Something sparked white against the wall.
He went to it, looked down at it lying there in the flashlight’s beam; picked it up, blew at it, examined it on his hand. Animal claws, a circle of them; one of the women’s bracelets. For good luck? The power of the animals transferred to the wearer’s arm?
Odd that the children hadn’t found it; surely they played in here, rolled on these mats, had disarranged them.
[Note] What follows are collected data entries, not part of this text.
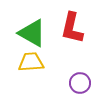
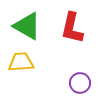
green triangle: moved 5 px left, 7 px up
yellow trapezoid: moved 10 px left
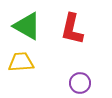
red L-shape: moved 1 px down
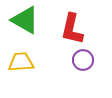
green triangle: moved 2 px left, 6 px up
purple circle: moved 3 px right, 23 px up
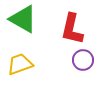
green triangle: moved 2 px left, 1 px up
yellow trapezoid: moved 1 px left, 2 px down; rotated 16 degrees counterclockwise
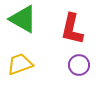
purple circle: moved 4 px left, 5 px down
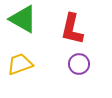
purple circle: moved 1 px up
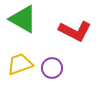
red L-shape: moved 3 px right, 2 px down; rotated 76 degrees counterclockwise
purple circle: moved 27 px left, 4 px down
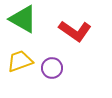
red L-shape: rotated 8 degrees clockwise
yellow trapezoid: moved 3 px up
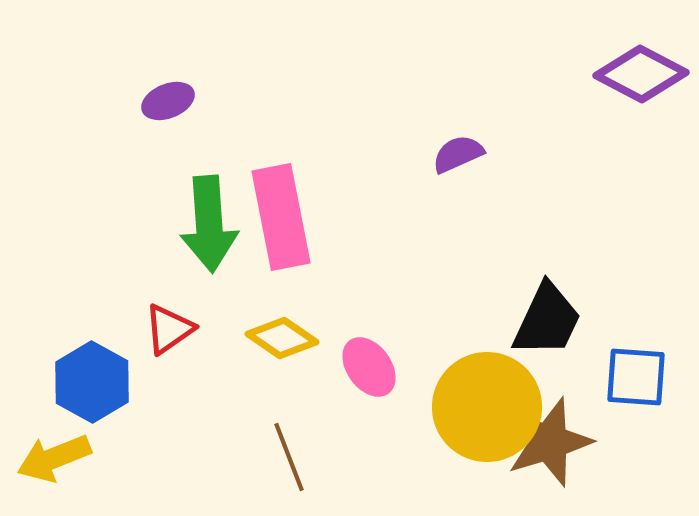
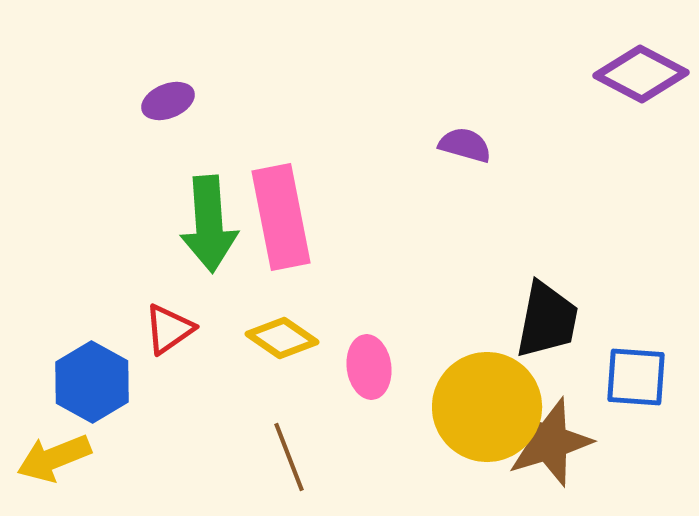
purple semicircle: moved 7 px right, 9 px up; rotated 40 degrees clockwise
black trapezoid: rotated 14 degrees counterclockwise
pink ellipse: rotated 28 degrees clockwise
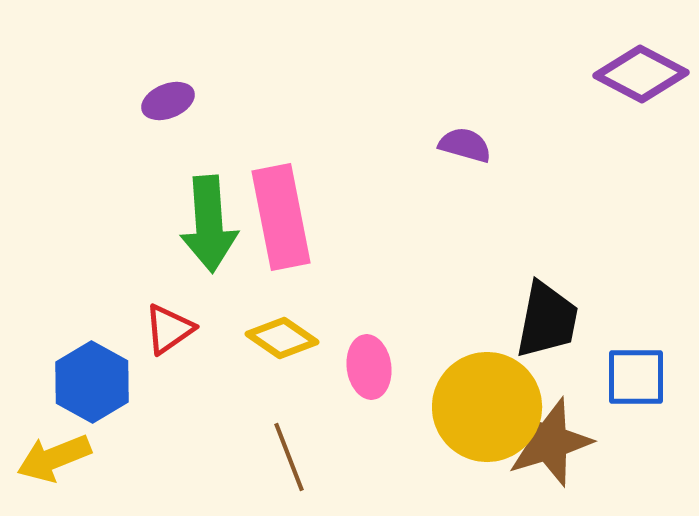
blue square: rotated 4 degrees counterclockwise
Yes, good luck that this bracelet had lain here all these years so that he might find it on this night of fear and uncertainty, of possible betrayal. He clustered his fingers into it, shook it down around them, pushed at it with the wrist of his flashlight-hand; the claw-circle dropped down around his gold watchband. He shook his fist; the claws danced.
He looked about at the dormitory, and up through its broken roof at treetops, and stars that came and went among them. And—maybe, maybe not—at his Führer watching him.
I won’t fail you , he promised.
He looked about—at the place where so much, so gloriously much, had already been accomplished—and glaring, said aloud, “I won’t .”
“WE’VE ONLY ELIMINATEDfour of the eleven,” Klaus von Palmen said, cutting into a thick sausage before him. “Don’t you think it’s too soon to talk about stopping?”